*Work to complete:*
Pictures aside, can you reproduce the records word for word?

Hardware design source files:
______
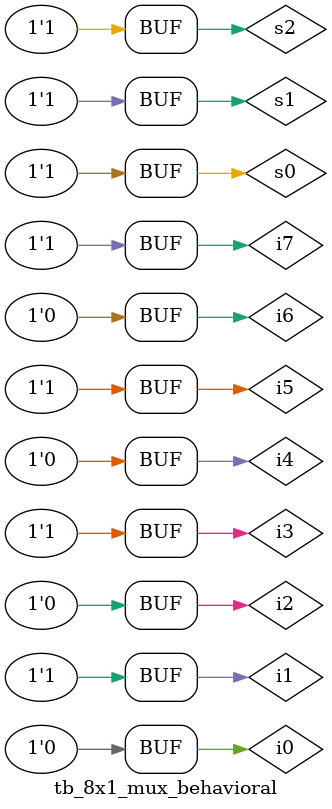
<source format=v>
module tb_8x1_mux_behavioral;
    reg i0, i1, i2, i3, i4, i5, i6, i7;
    reg s0, s1, s2;
    wire y;

    mux_8x1_behavioral uut(i0, i1, i2, i3, i4, i5, i6, i7, s0, s1, s2, y);

    initial begin
        // Initialize inputs
        i0 = 1'b0; i1 = 1'b1; i2 = 1'b0; i3 = 1'b1;
        i4 = 1'b0; i5 = 1'b1; i6 = 1'b0; i7 = 1'b1;

        // Apply test cases
        s0 = 1'b0; s1 = 1'b0; s2 = 1'b0; #5;
        s0 = 1'b0; s1 = 1'b0; s2 = 1'b1; #5;
        s0 = 1'b0; s1 = 1'b1; s2 = 1'b0; #5;
        s0 = 1'b0; s1 = 1'b1; s2 = 1'b1; #5;
        s0 = 1'b1; s1 = 1'b0; s2 = 1'b0; #5;
        s0 = 1'b1; s1 = 1'b0; s2 = 1'b1; #5;
        s0 = 1'b1; s1 = 1'b1; s2 = 1'b0; #5;
        s0 = 1'b1; s1 = 1'b1; s2 = 1'b1; #5;
    end
endmodule 
</source>
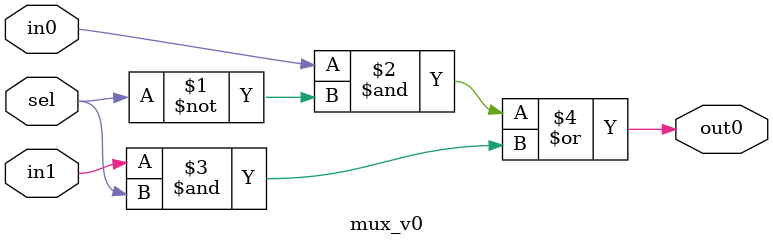
<source format=v>
`timescale 1ns / 1ps


module mux_v0(  input in0,
                input in1,
                input sel,
                output out0

    );
    assign out0 = (in0 & ~sel) | (in1 & sel);
endmodule

</source>
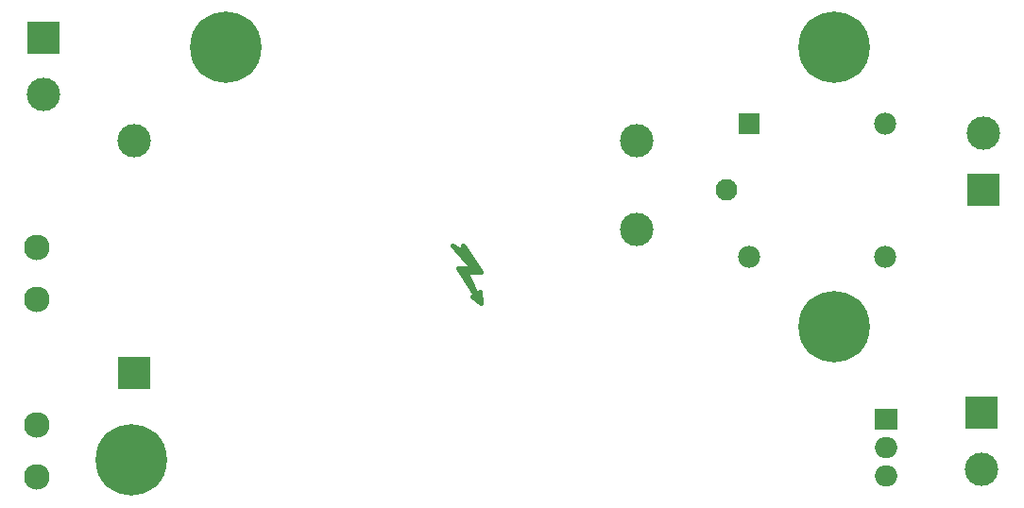
<source format=gbr>
%TF.GenerationSoftware,KiCad,Pcbnew,(6.0.0)*%
%TF.CreationDate,2022-03-17T14:10:33-06:00*%
%TF.ProjectId,main-board,6d61696e-2d62-46f6-9172-642e6b696361,rev?*%
%TF.SameCoordinates,Original*%
%TF.FileFunction,Soldermask,Bot*%
%TF.FilePolarity,Negative*%
%FSLAX46Y46*%
G04 Gerber Fmt 4.6, Leading zero omitted, Abs format (unit mm)*
G04 Created by KiCad (PCBNEW (6.0.0)) date 2022-03-17 14:10:33*
%MOMM*%
%LPD*%
G01*
G04 APERTURE LIST*
%ADD10C,0.381000*%
%ADD11C,0.800000*%
%ADD12C,6.400000*%
%ADD13R,2.000000X1.905000*%
%ADD14O,2.000000X1.905000*%
%ADD15R,3.000000X3.000000*%
%ADD16C,3.000000*%
%ADD17R,1.980000X1.980000*%
%ADD18C,1.980000*%
%ADD19C,1.935000*%
%ADD20C,2.300000*%
G04 APERTURE END LIST*
D10*
%TO.C,REF\u002A\u002A*%
X109347000Y-64770000D02*
X110617000Y-64770000D01*
X111379000Y-65151000D02*
X109982000Y-65151000D01*
X111379000Y-67945000D02*
X110617000Y-67310000D01*
X111125000Y-67564000D02*
X109347000Y-64770000D01*
X109601000Y-63119000D02*
X110998000Y-65024000D01*
X109601000Y-63246000D02*
X109728000Y-62738000D01*
X109855000Y-62865000D02*
X111379000Y-65151000D01*
X108839000Y-62738000D02*
X109601000Y-63246000D01*
X110617000Y-64770000D02*
X108839000Y-62738000D01*
X111002000Y-65024000D02*
X109732000Y-65024000D01*
X111252000Y-66929000D02*
X111379000Y-67945000D01*
X109982000Y-65151000D02*
X111125000Y-67437000D01*
%TD*%
D11*
%TO.C,REF\u002A\u002A*%
X81697056Y-80302944D03*
X78302944Y-80302944D03*
D12*
X80000000Y-82000000D03*
D11*
X81697056Y-83697056D03*
X82400000Y-82000000D03*
X78302944Y-83697056D03*
X80000000Y-79600000D03*
X77600000Y-82000000D03*
X80000000Y-84400000D03*
%TD*%
D13*
%TO.C,Q2*%
X147680000Y-78360000D03*
D14*
X147680000Y-80900000D03*
X147680000Y-83440000D03*
%TD*%
D15*
%TO.C,J2*%
X156360000Y-57730000D03*
D16*
X156360000Y-52650000D03*
%TD*%
D17*
%TO.C,K1*%
X135392500Y-51790000D03*
D18*
X135392500Y-63790000D03*
D19*
X133392500Y-57790000D03*
D18*
X147592500Y-51790000D03*
X147592500Y-63790000D03*
%TD*%
D11*
%TO.C,REF\u002A\u002A*%
X88500000Y-42600000D03*
D12*
X88500000Y-45000000D03*
D11*
X90197056Y-43302944D03*
X88500000Y-47400000D03*
X86802944Y-43302944D03*
X86100000Y-45000000D03*
X90900000Y-45000000D03*
X90197056Y-46697056D03*
X86802944Y-46697056D03*
%TD*%
%TO.C,REF\u002A\u002A*%
X141302944Y-68302944D03*
X145400000Y-70000000D03*
X143000000Y-67600000D03*
X140600000Y-70000000D03*
X141302944Y-71697056D03*
X144697056Y-68302944D03*
D12*
X143000000Y-70000000D03*
D11*
X143000000Y-72400000D03*
X144697056Y-71697056D03*
%TD*%
D20*
%TO.C,F1*%
X71600000Y-67550000D03*
X71600000Y-62950000D03*
X71600000Y-83450000D03*
X71600000Y-78850000D03*
%TD*%
D15*
%TO.C,J3*%
X156250000Y-77710000D03*
D16*
X156250000Y-82790000D03*
%TD*%
D15*
%TO.C,J1*%
X72150000Y-44160000D03*
D16*
X72150000Y-49240000D03*
%TD*%
D11*
%TO.C,REF\u002A\u002A*%
X141302944Y-43302944D03*
X143000000Y-47400000D03*
X141302944Y-46697056D03*
X144697056Y-43302944D03*
X143000000Y-42600000D03*
D12*
X143000000Y-45000000D03*
D11*
X145400000Y-45000000D03*
X144697056Y-46697056D03*
X140600000Y-45000000D03*
%TD*%
D15*
%TO.C,PS1*%
X80320000Y-74150000D03*
D16*
X80320000Y-53350000D03*
X125320000Y-53350000D03*
X125320000Y-61350000D03*
%TD*%
M02*

</source>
______
*Answer section:*
<source format=v>
module tb_8x1_mux_behavioral;
    reg i0, i1, i2, i3, i4, i5, i6, i7;
    reg s0, s1, s2;
    wire y;

    mux_8x1_behavioral uut(i0, i1, i2, i3, i4, i5, i6, i7, s0, s1, s2, y);

    initial begin
        // Initialize inputs
        i0 = 1'b0; i1 = 1'b1; i2 = 1'b0; i3 = 1'b1;
        i4 = 1'b0; i5 = 1'b1; i6 = 1'b0; i7 = 1'b1;

        // Apply test cases
        s0 = 1'b0; s1 = 1'b0; s2 = 1'b0; #5;
        s0 = 1'b0; s1 = 1'b0; s2 = 1'b1; #5;
        s0 = 1'b0; s1 = 1'b1; s2 = 1'b0; #5;
        s0 = 1'b0; s1 = 1'b1; s2 = 1'b1; #5;
        s0 = 1'b1; s1 = 1'b0; s2 = 1'b0; #5;
        s0 = 1'b1; s1 = 1'b0; s2 = 1'b1; #5;
        s0 = 1'b1; s1 = 1'b1; s2 = 1'b0; #5;
        s0 = 1'b1; s1 = 1'b1; s2 = 1'b1; #5;
    end
endmodule 
</source>
<source format=v>
`timescale 1ns / 1ps


module mux_v0(  input in0,
                input in1,
                input sel,
                output out0

    );
    assign out0 = (in0 & ~sel) | (in1 & sel);
endmodule

</source>
<source format=gbr>
%TF.GenerationSoftware,KiCad,Pcbnew,(6.0.0)*%
%TF.CreationDate,2022-03-17T14:10:33-06:00*%
%TF.ProjectId,main-board,6d61696e-2d62-46f6-9172-642e6b696361,rev?*%
%TF.SameCoordinates,Original*%
%TF.FileFunction,Soldermask,Bot*%
%TF.FilePolarity,Negative*%
%FSLAX46Y46*%
G04 Gerber Fmt 4.6, Leading zero omitted, Abs format (unit mm)*
G04 Created by KiCad (PCBNEW (6.0.0)) date 2022-03-17 14:10:33*
%MOMM*%
%LPD*%
G01*
G04 APERTURE LIST*
%ADD10C,0.381000*%
%ADD11C,0.800000*%
%ADD12C,6.400000*%
%ADD13R,2.000000X1.905000*%
%ADD14O,2.000000X1.905000*%
%ADD15R,3.000000X3.000000*%
%ADD16C,3.000000*%
%ADD17R,1.980000X1.980000*%
%ADD18C,1.980000*%
%ADD19C,1.935000*%
%ADD20C,2.300000*%
G04 APERTURE END LIST*
D10*
%TO.C,REF\u002A\u002A*%
X109347000Y-64770000D02*
X110617000Y-64770000D01*
X111379000Y-65151000D02*
X109982000Y-65151000D01*
X111379000Y-67945000D02*
X110617000Y-67310000D01*
X111125000Y-67564000D02*
X109347000Y-64770000D01*
X109601000Y-63119000D02*
X110998000Y-65024000D01*
X109601000Y-63246000D02*
X109728000Y-62738000D01*
X109855000Y-62865000D02*
X111379000Y-65151000D01*
X108839000Y-62738000D02*
X109601000Y-63246000D01*
X110617000Y-64770000D02*
X108839000Y-62738000D01*
X111002000Y-65024000D02*
X109732000Y-65024000D01*
X111252000Y-66929000D02*
X111379000Y-67945000D01*
X109982000Y-65151000D02*
X111125000Y-67437000D01*
%TD*%
D11*
%TO.C,REF\u002A\u002A*%
X81697056Y-80302944D03*
X78302944Y-80302944D03*
D12*
X80000000Y-82000000D03*
D11*
X81697056Y-83697056D03*
X82400000Y-82000000D03*
X78302944Y-83697056D03*
X80000000Y-79600000D03*
X77600000Y-82000000D03*
X80000000Y-84400000D03*
%TD*%
D13*
%TO.C,Q2*%
X147680000Y-78360000D03*
D14*
X147680000Y-80900000D03*
X147680000Y-83440000D03*
%TD*%
D15*
%TO.C,J2*%
X156360000Y-57730000D03*
D16*
X156360000Y-52650000D03*
%TD*%
D17*
%TO.C,K1*%
X135392500Y-51790000D03*
D18*
X135392500Y-63790000D03*
D19*
X133392500Y-57790000D03*
D18*
X147592500Y-51790000D03*
X147592500Y-63790000D03*
%TD*%
D11*
%TO.C,REF\u002A\u002A*%
X88500000Y-42600000D03*
D12*
X88500000Y-45000000D03*
D11*
X90197056Y-43302944D03*
X88500000Y-47400000D03*
X86802944Y-43302944D03*
X86100000Y-45000000D03*
X90900000Y-45000000D03*
X90197056Y-46697056D03*
X86802944Y-46697056D03*
%TD*%
%TO.C,REF\u002A\u002A*%
X141302944Y-68302944D03*
X145400000Y-70000000D03*
X143000000Y-67600000D03*
X140600000Y-70000000D03*
X141302944Y-71697056D03*
X144697056Y-68302944D03*
D12*
X143000000Y-70000000D03*
D11*
X143000000Y-72400000D03*
X144697056Y-71697056D03*
%TD*%
D20*
%TO.C,F1*%
X71600000Y-67550000D03*
X71600000Y-62950000D03*
X71600000Y-83450000D03*
X71600000Y-78850000D03*
%TD*%
D15*
%TO.C,J3*%
X156250000Y-77710000D03*
D16*
X156250000Y-82790000D03*
%TD*%
D15*
%TO.C,J1*%
X72150000Y-44160000D03*
D16*
X72150000Y-49240000D03*
%TD*%
D11*
%TO.C,REF\u002A\u002A*%
X141302944Y-43302944D03*
X143000000Y-47400000D03*
X141302944Y-46697056D03*
X144697056Y-43302944D03*
X143000000Y-42600000D03*
D12*
X143000000Y-45000000D03*
D11*
X145400000Y-45000000D03*
X144697056Y-46697056D03*
X140600000Y-45000000D03*
%TD*%
D15*
%TO.C,PS1*%
X80320000Y-74150000D03*
D16*
X80320000Y-53350000D03*
X125320000Y-53350000D03*
X125320000Y-61350000D03*
%TD*%
M02*

</source>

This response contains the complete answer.